En termes d'approvisionnement, les regards ne sont pas seulement rivés sur Zeebruges, mais également sur une autre ville belge: il s'agit de Bruxelles et des décisions politiques prises au niveau de l'UE.
"Nous avons bien réagi au niveau européen, nous avons à présent rempli les installations de stockage de gaz. C'est pourquoi nous nous trouvons désormais dans une meilleure situation qu'il y a encore 5 à 6 mois parce que politiquement on a aussi réalisé une action claire pour remplir ces stocks de gaz. Ce qu'on a également décidé sur le plan politique c'est d'économiser 15% de gaz de manière collective en Europe. La troisième chose que nous avons entreprise, c'est que nous avons une plateforme d'achat européenne pour acheter du gaz provenant d'autres endroits de la planète", a confié le ministre de l'Énergie Claude Turmes.
Les stocks de gaz sont remplis à plus de 80% au sein de l'UE, en Allemagne même à plus de 85%: que cela signifie-t-il concrètement?
"Nous avons en Europe des capacités de stockage qui couvrent 25 à 30% de la consommation lors d'un hiver normal. Ça veut dire que c'est vraiment un montant significatif. Ces espaces de stockage sont actuellement bien remplis, même par rapport à l'hiver passé où nous avons vraiment rencontré un problème. Les stocks n'étaient pas assez remplis, notamment celui de Gazprom", explique Simeon Hagspiel.
Avant la crise, le groupe de coordination pour le gaz se réunissait sur le plan technique tous les deux mois. En ce moment, ces réunions ont lieu de manière hebdomadaire avec comme point central la sécurité d'approvisionnement.
Au Luxembourg, les responsables du Creos gardent à l’œil l'approvisionnement mais aussi la consommation. Le débit est constamment adapté avec l'espoir que la courbe n'oscille pas trop cet hiver.

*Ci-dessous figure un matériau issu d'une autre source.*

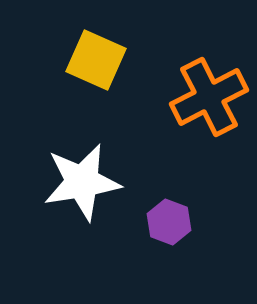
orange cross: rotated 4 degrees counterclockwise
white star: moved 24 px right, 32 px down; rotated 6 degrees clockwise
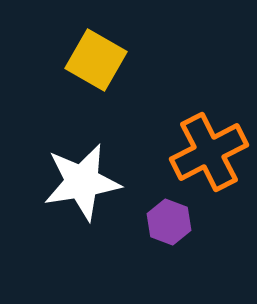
yellow square: rotated 6 degrees clockwise
orange cross: moved 55 px down
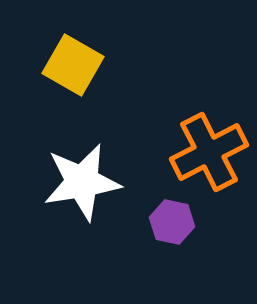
yellow square: moved 23 px left, 5 px down
purple hexagon: moved 3 px right; rotated 9 degrees counterclockwise
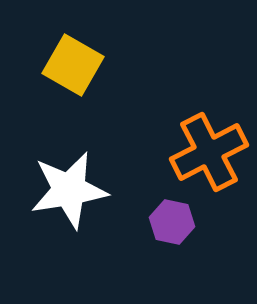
white star: moved 13 px left, 8 px down
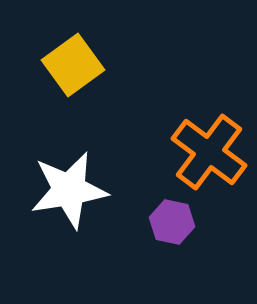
yellow square: rotated 24 degrees clockwise
orange cross: rotated 26 degrees counterclockwise
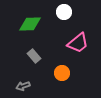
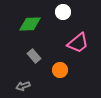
white circle: moved 1 px left
orange circle: moved 2 px left, 3 px up
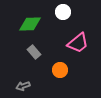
gray rectangle: moved 4 px up
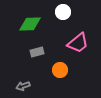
gray rectangle: moved 3 px right; rotated 64 degrees counterclockwise
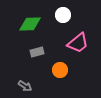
white circle: moved 3 px down
gray arrow: moved 2 px right; rotated 128 degrees counterclockwise
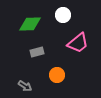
orange circle: moved 3 px left, 5 px down
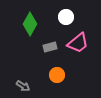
white circle: moved 3 px right, 2 px down
green diamond: rotated 60 degrees counterclockwise
gray rectangle: moved 13 px right, 5 px up
gray arrow: moved 2 px left
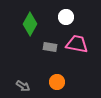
pink trapezoid: moved 1 px left, 1 px down; rotated 130 degrees counterclockwise
gray rectangle: rotated 24 degrees clockwise
orange circle: moved 7 px down
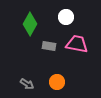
gray rectangle: moved 1 px left, 1 px up
gray arrow: moved 4 px right, 2 px up
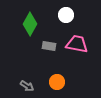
white circle: moved 2 px up
gray arrow: moved 2 px down
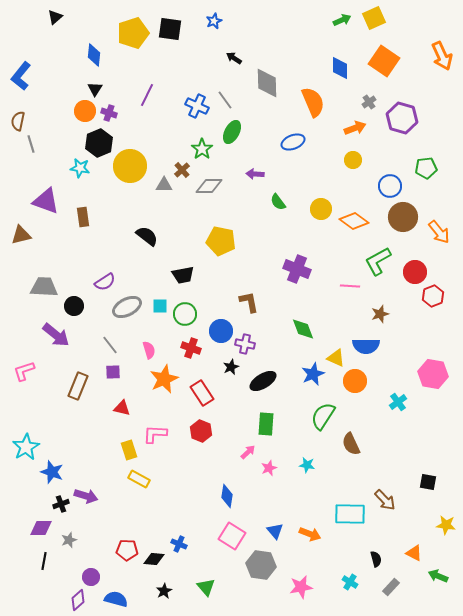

D'après le ministre, "le prix du gaz est extrêmement élevé parce que la politique de Poutine est consciemment menée pour que les prix du gaz augmentent. Il faut désormais faire des économies, que ce soit au niveau de l'État, des communes, de l'industrie, des entreprises ou des ménages. Chaque degré en moins correspond à 6-7% de consommation d'énergie, ce qui vous permettra de baisser votre facture de gaz. Et si tout le Luxembourg économise 15%, nos firmes de gaz n'auront pas besoin de se fournir sur le marché où le gaz est très cher".
Une chose est déjà sûre, la consommation en gaz va taper fort dans le porte-monnaie cet hiver. Les responsables d'Enovos ont calculé qu'un foyer moyen de quatre personnes devra débourser 2.350 euros de plus par année. S'il n'y a pas assez de gaz d'économisé, il y a un risque que les coûts augmentent encore plus, parce que les fournisseurs devront se procurer du gaz au prix actuel très élevé.